Christianity is also the source of that movement which genuinely nurtures humanity. A real humanitarianism needs the support of a positive religious tradition. The desire for a just social order, which was once the vision of classical Liberalism (whose root is a religious impulse), will diminish if it is not reinforced by spiritual conviction. In the past society was given moral force by Christianity, enabling it to grapple with and dominate its circumstances. Science does not have that influence; it cannot organize and transform human existence alone. It needs a moral purpose to drive it.

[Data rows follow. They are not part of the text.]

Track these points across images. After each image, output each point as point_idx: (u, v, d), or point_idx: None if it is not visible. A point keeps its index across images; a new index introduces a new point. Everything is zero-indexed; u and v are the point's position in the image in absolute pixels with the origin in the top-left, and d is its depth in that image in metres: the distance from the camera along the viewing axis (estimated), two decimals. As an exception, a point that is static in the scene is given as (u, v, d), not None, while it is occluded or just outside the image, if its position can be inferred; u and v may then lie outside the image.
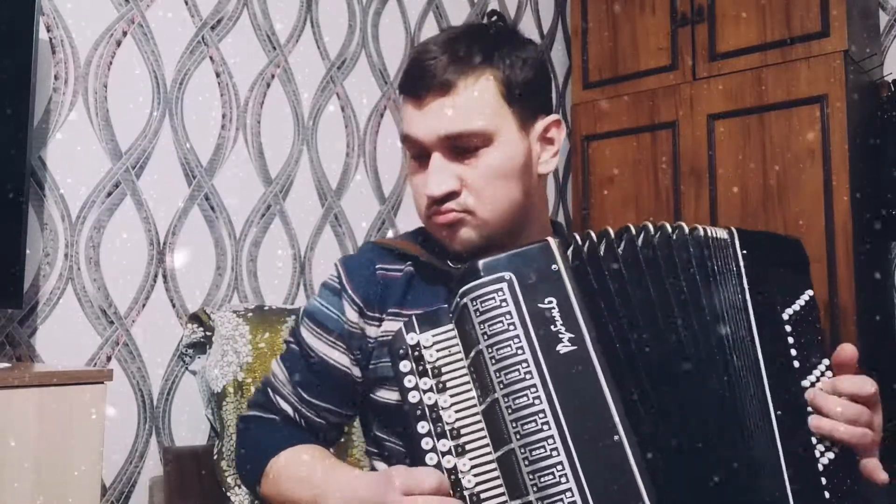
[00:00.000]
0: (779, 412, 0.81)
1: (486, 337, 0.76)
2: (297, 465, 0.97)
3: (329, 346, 1.02)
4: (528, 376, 0.74)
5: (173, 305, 1.93)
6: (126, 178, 1.87)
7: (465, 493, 0.77)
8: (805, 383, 0.84)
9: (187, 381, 1.92)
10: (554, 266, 0.78)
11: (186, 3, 2.02)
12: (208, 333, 1.76)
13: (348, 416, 1.06)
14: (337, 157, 2.32)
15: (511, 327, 0.76)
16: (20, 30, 1.57)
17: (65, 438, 1.31)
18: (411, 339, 0.81)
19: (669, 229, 0.84)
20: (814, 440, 0.82)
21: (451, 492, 0.77)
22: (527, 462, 0.73)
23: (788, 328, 0.85)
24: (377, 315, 1.00)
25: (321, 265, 2.24)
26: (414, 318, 0.82)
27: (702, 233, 0.85)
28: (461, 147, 0.95)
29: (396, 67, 2.50)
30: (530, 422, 0.73)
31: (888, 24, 2.53)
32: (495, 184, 0.95)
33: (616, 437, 0.74)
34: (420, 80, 0.97)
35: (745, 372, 0.82)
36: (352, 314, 1.01)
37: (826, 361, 0.85)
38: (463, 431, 0.78)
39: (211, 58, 2.06)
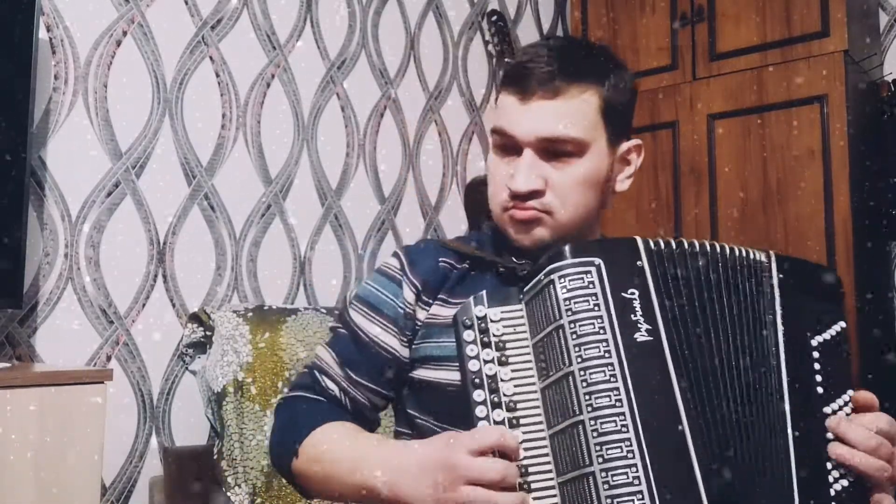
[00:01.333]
0: (796, 433, 0.83)
1: (570, 313, 0.79)
2: (338, 435, 0.96)
3: (381, 328, 1.04)
4: (606, 354, 0.77)
5: (173, 305, 1.93)
6: (126, 178, 1.87)
7: (518, 479, 0.78)
8: (827, 410, 0.86)
9: (187, 381, 1.92)
10: (639, 262, 0.82)
11: (186, 3, 2.02)
12: (208, 333, 1.76)
13: (390, 397, 1.07)
14: (337, 157, 2.32)
15: (596, 308, 0.79)
16: (20, 30, 1.58)
17: (65, 438, 1.31)
18: (479, 311, 0.84)
19: (707, 247, 0.88)
20: (829, 465, 0.84)
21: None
22: (595, 434, 0.75)
23: (816, 354, 0.88)
24: (429, 300, 1.03)
25: (321, 265, 2.24)
26: (484, 293, 0.85)
27: (739, 253, 0.88)
28: (554, 150, 0.99)
29: (396, 67, 2.50)
30: (604, 396, 0.76)
31: (888, 24, 2.53)
32: (578, 191, 1.00)
33: (680, 428, 0.77)
34: (530, 79, 1.00)
35: (767, 389, 0.85)
36: (410, 295, 1.04)
37: (850, 393, 0.88)
38: (519, 406, 0.81)
39: (211, 58, 2.06)
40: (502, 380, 0.82)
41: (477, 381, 0.82)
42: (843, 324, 0.90)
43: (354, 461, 0.90)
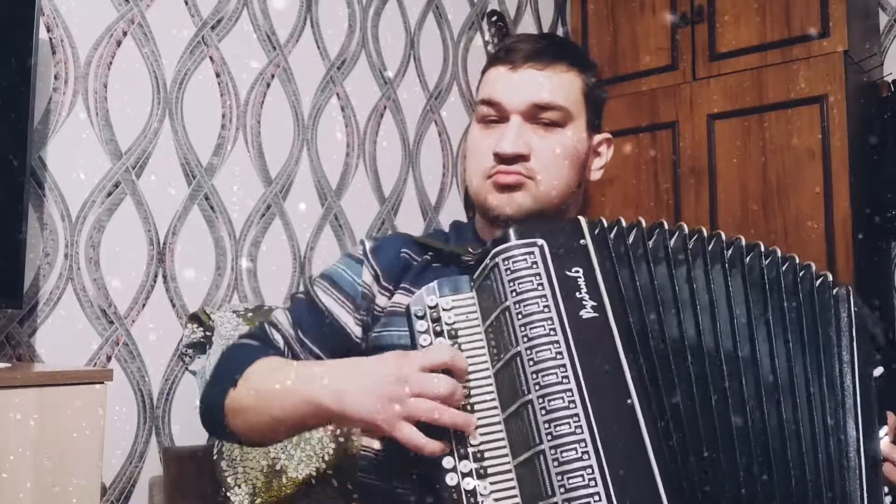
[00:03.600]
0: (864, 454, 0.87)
1: (514, 294, 0.79)
2: (284, 361, 0.97)
3: (338, 303, 1.06)
4: (552, 332, 0.78)
5: (173, 305, 1.93)
6: (126, 178, 1.87)
7: (470, 449, 0.79)
8: (880, 433, 0.90)
9: (187, 381, 1.92)
10: (582, 240, 0.83)
11: (186, 3, 2.02)
12: (208, 333, 1.76)
13: None
14: (337, 157, 2.32)
15: (540, 287, 0.79)
16: (20, 30, 1.57)
17: (65, 438, 1.31)
18: (431, 300, 0.85)
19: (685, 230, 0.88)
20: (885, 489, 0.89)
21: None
22: (544, 412, 0.75)
23: (874, 384, 0.91)
24: (390, 287, 1.05)
25: (321, 265, 2.24)
26: (436, 283, 0.86)
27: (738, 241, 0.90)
28: (542, 118, 1.03)
29: (396, 67, 2.50)
30: (551, 374, 0.76)
31: (888, 24, 2.53)
32: (560, 161, 1.03)
33: (629, 401, 0.76)
34: (519, 51, 1.05)
35: (829, 404, 0.87)
36: (367, 277, 1.06)
37: (887, 426, 0.92)
38: (473, 392, 0.81)
39: (211, 58, 2.06)
40: None
41: None
42: (893, 366, 0.93)
43: (299, 375, 0.89)
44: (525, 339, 0.78)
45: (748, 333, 0.85)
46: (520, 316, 0.79)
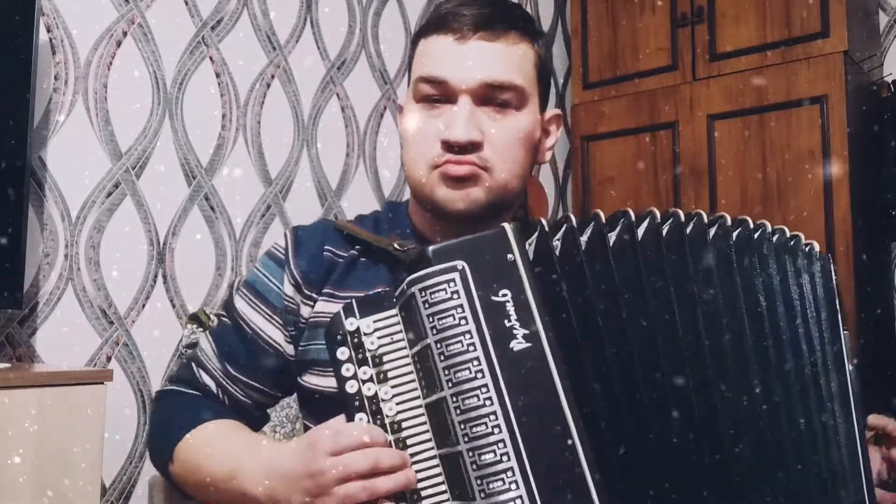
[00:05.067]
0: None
1: (434, 331, 0.70)
2: (213, 438, 0.90)
3: (265, 319, 0.95)
4: (479, 375, 0.69)
5: (173, 305, 1.93)
6: (126, 178, 1.87)
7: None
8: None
9: (187, 381, 1.91)
10: (510, 255, 0.72)
11: (186, 3, 2.02)
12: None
13: (276, 396, 1.00)
14: (337, 157, 2.32)
15: (462, 322, 0.70)
16: (20, 30, 1.57)
17: (65, 438, 1.31)
18: (350, 324, 0.75)
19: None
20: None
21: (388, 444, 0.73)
22: (475, 466, 0.68)
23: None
24: (313, 294, 0.94)
25: (321, 265, 2.24)
26: (354, 301, 0.76)
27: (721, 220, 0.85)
28: (494, 99, 0.89)
29: (396, 67, 2.50)
30: (480, 424, 0.69)
31: (888, 25, 2.53)
32: (516, 147, 0.90)
33: (570, 442, 0.69)
34: (465, 17, 0.89)
35: (836, 400, 0.85)
36: (289, 288, 0.95)
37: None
38: (404, 425, 0.74)
39: (211, 58, 2.06)
40: (383, 399, 0.74)
41: (357, 403, 0.74)
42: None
43: (230, 470, 0.83)
44: (450, 384, 0.69)
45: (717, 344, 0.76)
46: (442, 357, 0.70)
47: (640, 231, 0.77)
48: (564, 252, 0.73)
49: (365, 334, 0.74)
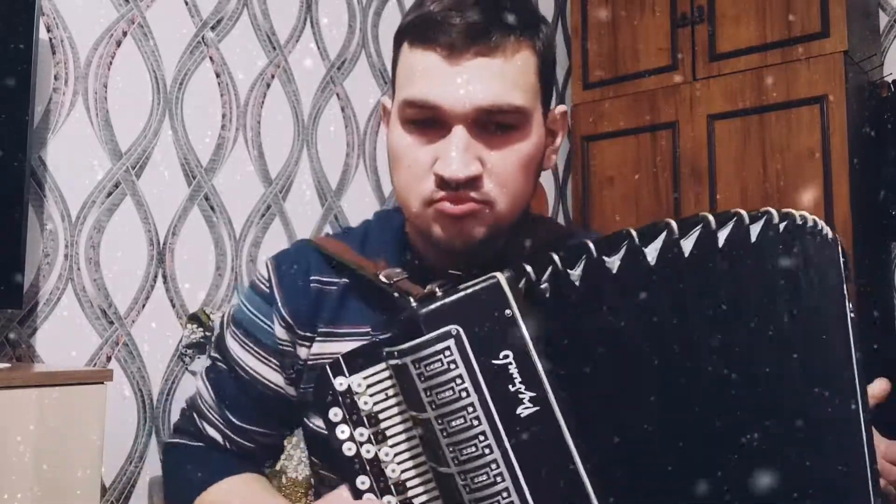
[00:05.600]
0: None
1: (433, 406, 0.64)
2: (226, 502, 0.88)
3: (261, 361, 0.91)
4: (486, 451, 0.63)
5: (173, 305, 1.93)
6: (126, 178, 1.87)
7: None
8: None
9: (187, 381, 1.91)
10: (507, 311, 0.64)
11: (186, 3, 2.02)
12: (208, 333, 1.76)
13: (283, 435, 0.97)
14: (337, 157, 2.32)
15: (463, 394, 0.63)
16: (20, 30, 1.58)
17: (65, 438, 1.31)
18: (340, 384, 0.70)
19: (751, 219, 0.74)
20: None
21: None
22: None
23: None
24: (308, 334, 0.88)
25: (321, 265, 2.24)
26: (340, 358, 0.70)
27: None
28: (493, 124, 0.78)
29: (396, 67, 2.50)
30: (493, 501, 0.63)
31: (888, 25, 2.53)
32: (520, 176, 0.80)
33: None
34: (454, 27, 0.76)
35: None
36: (281, 332, 0.89)
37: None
38: (409, 485, 0.69)
39: (211, 58, 2.06)
40: (384, 461, 0.70)
41: (357, 466, 0.69)
42: None
43: None
44: (456, 462, 0.64)
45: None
46: (444, 434, 0.64)
47: (652, 256, 0.67)
48: (554, 292, 0.65)
49: (356, 393, 0.70)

Oriental religions tend to deny the importance of the material world, and thus support the view that religion is incompatible with science. Christianity is different; it does not see the material world as evil. It does not reject nature, but rather, seeks its ennoblement. The way in which Western science and law has organized nature is not alien to Christianity, but is analogous to the progressive spiritualization of human nature by Christianity. The future of humanity depends upon the harmony and co-ordination of these two processes.
Today, the West is absorbed in the task of material organization, to the detriment of moral and spiritual unity. Yet, these two elements – science and religion – have given Europe its distinctive character.
Without religion, society becomes a neutral force – for aimless material activity – which can tend towards either, militarism or economic exploitation, or towards serving humanity in a genuine way.
Without science, society becomes immobile and unprogressive.
Europe has never possessed the natural unity of the other great cultures. A spiritual foundation, rather than a political one, was the uniting factor. And in being that foundation we see that the Church was a much nobler institution than the State.
Today, we take it for granted that it is materialism that unifies society, and that religion is a source of division. However, the marginalization of religion has led to the impoverishment of our culture. The state of society today is an anomaly and is not the normal condition of humanity.
Culture is essentially a spiritual community, which transcends economic and political orders. The genuine organ of culture is the Church, not the State.

The Church is the embodiment of a spiritual tradition, resting not upon a material power (the State), but on the free adhesion of the individual. In the past, the Church co-existed with multiple States, without absorbing or being absorbed by them. This co-existence enabled both material independence and political freedom, and it gave rise to the wider unity of our civilization. This process of spiritual integration is the true goal of human progress.